=== READING PASSAGE ===
******

I awoke this morning feeling slightly groggy, slightly regretting having drunk four bottles from Mike’s craft beer collection the previous night! It was then time to bid Olivia a fond farewell as she departed back to Winterbourne Stoke but what a fantastic evening it had been – one that will live long in the memory!


Fortified with yet another ‘Full English’ with white eggs from the hens at the bottom of Mike and Stella’s garden, I made my way out of Shepherdswell towards Dover, bowled over by the kindness and warm hospitality of Mike and Stella who had gone from complete strangers to close friends over the course of the last 24 hours!



I passed in front of Waldershare House, the Queen Anne house built for Sir Henry Furnesse whose mausoleum I would later see in All Saints Church Waldershare. An impressive pile!

All Saints Church Waldershare has been deconsecrated and is now managed by the Churches Conservation Trust. When I entered the church I saw that there was somebody praying in the wooden pews who was clearly somewhat surprised by my unexpected appearance in the church. He told me that he had cycled there from Dover to find a place for silent contemplation.

******

=== DATA EXCERPT ===
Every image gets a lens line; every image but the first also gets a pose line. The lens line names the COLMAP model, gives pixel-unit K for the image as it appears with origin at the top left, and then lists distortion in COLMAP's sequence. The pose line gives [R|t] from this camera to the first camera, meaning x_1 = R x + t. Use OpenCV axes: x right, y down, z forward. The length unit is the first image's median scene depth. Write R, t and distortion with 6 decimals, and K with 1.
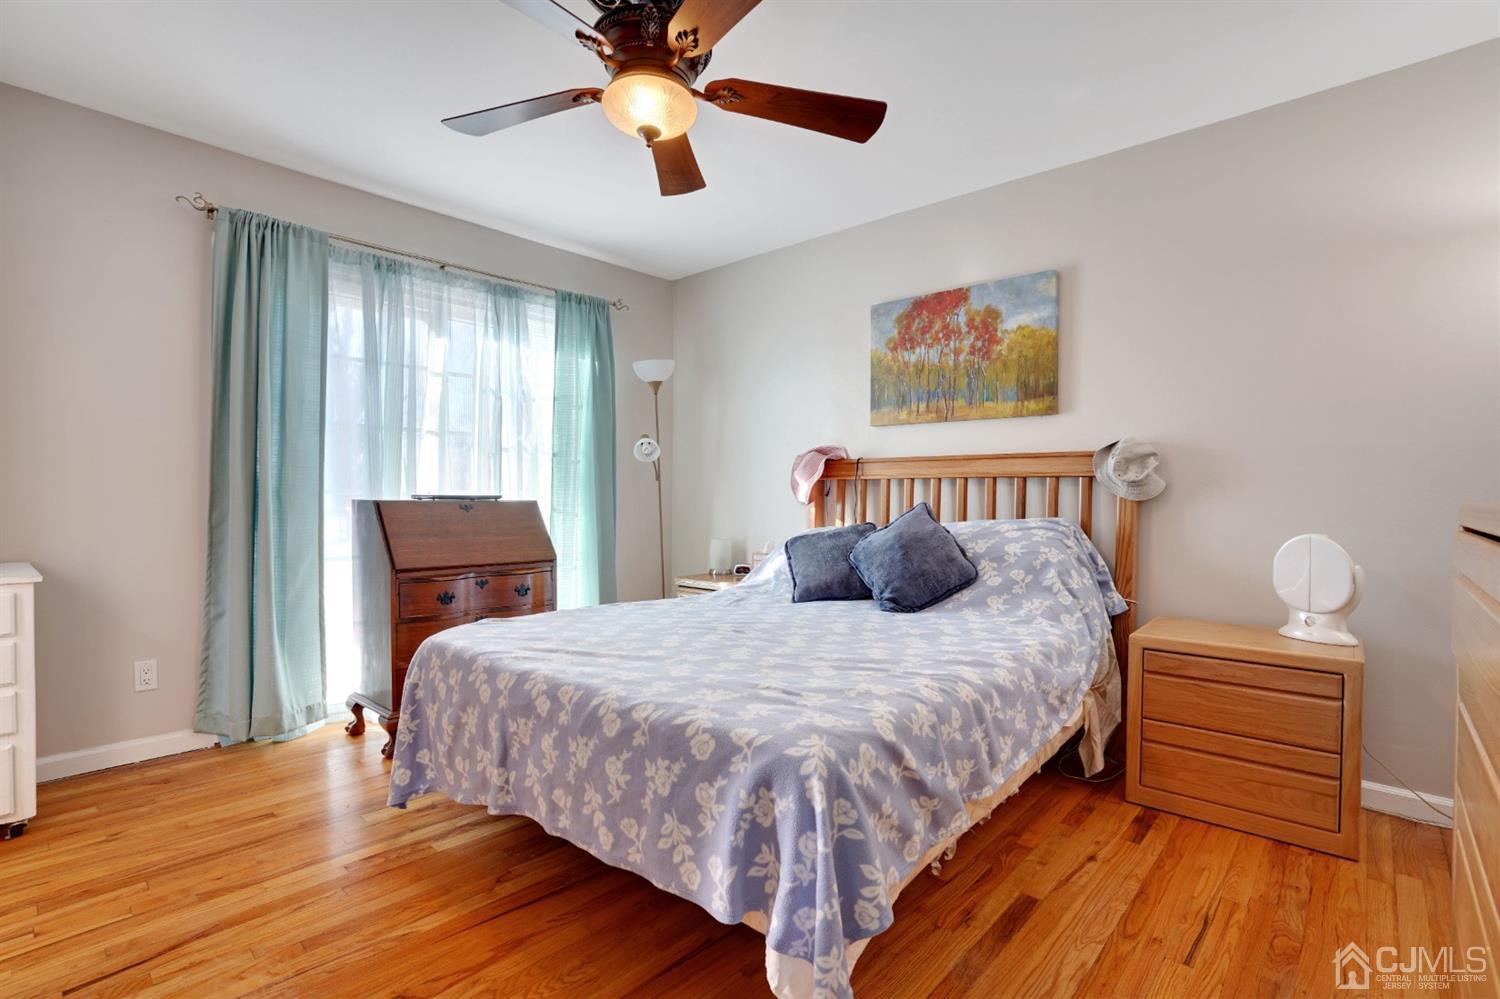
lens RADIAL K [[698.4, 0, 748.3], [0, 698.4, 496.1], [0, 0, 1]] dist [-0.050222, 0.018916]
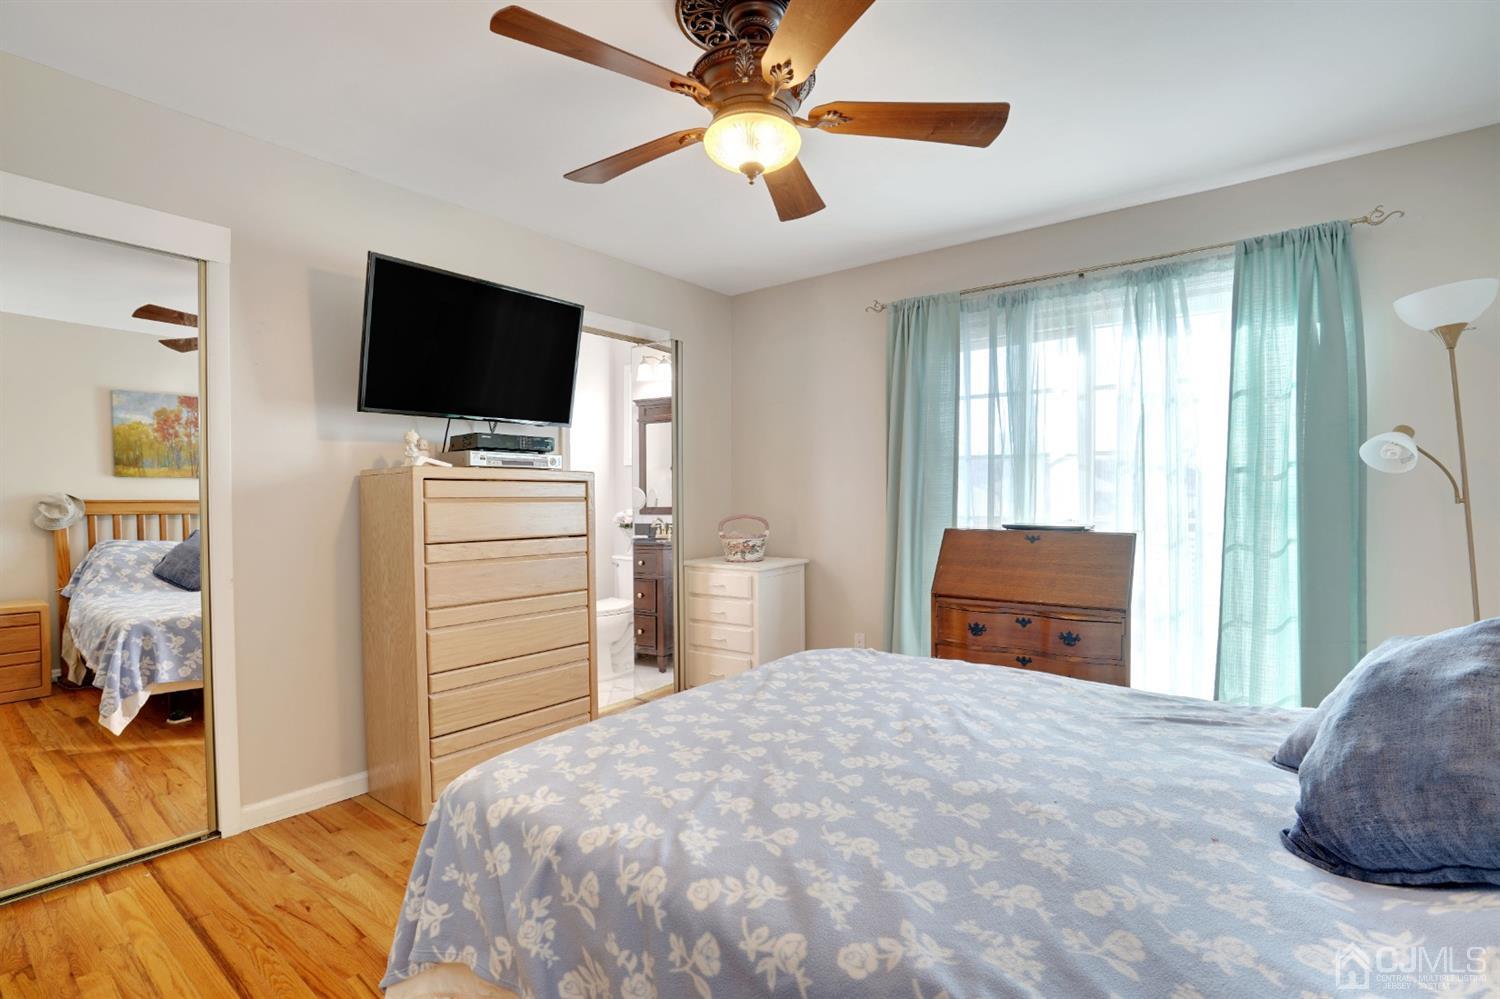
lens RADIAL K [[698.4, 0, 746.1], [0, 698.4, 504.3], [0, 0, 1]] dist [-0.050222, 0.018916]
pose [[0.084430, 0.000591, -0.996429, 0.424642], [-0.001595, 0.999999, 0.000458, -0.025689], [0.996428, 0.001551, 0.084431, 0.468299]]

******

Reproduce the stretch of the walking account from "I passed in" through "for silent contemplation." word for word. The listing that comes after the text is not needed for what follows.

=== RESULT ===
I passed in front of Waldershare House, the Queen Anne house built for Sir Henry Furnesse whose mausoleum I would later see in All Saints Church Waldershare. An impressive pile!

All Saints Church Waldershare has been deconsecrated and is now managed by the Churches Conservation Trust. When I entered the church I saw that there was somebody praying in the wooden pews who was clearly somewhat surprised by my unexpected appearance in the church. He told me that he had cycled there from Dover to find a place for silent contemplation.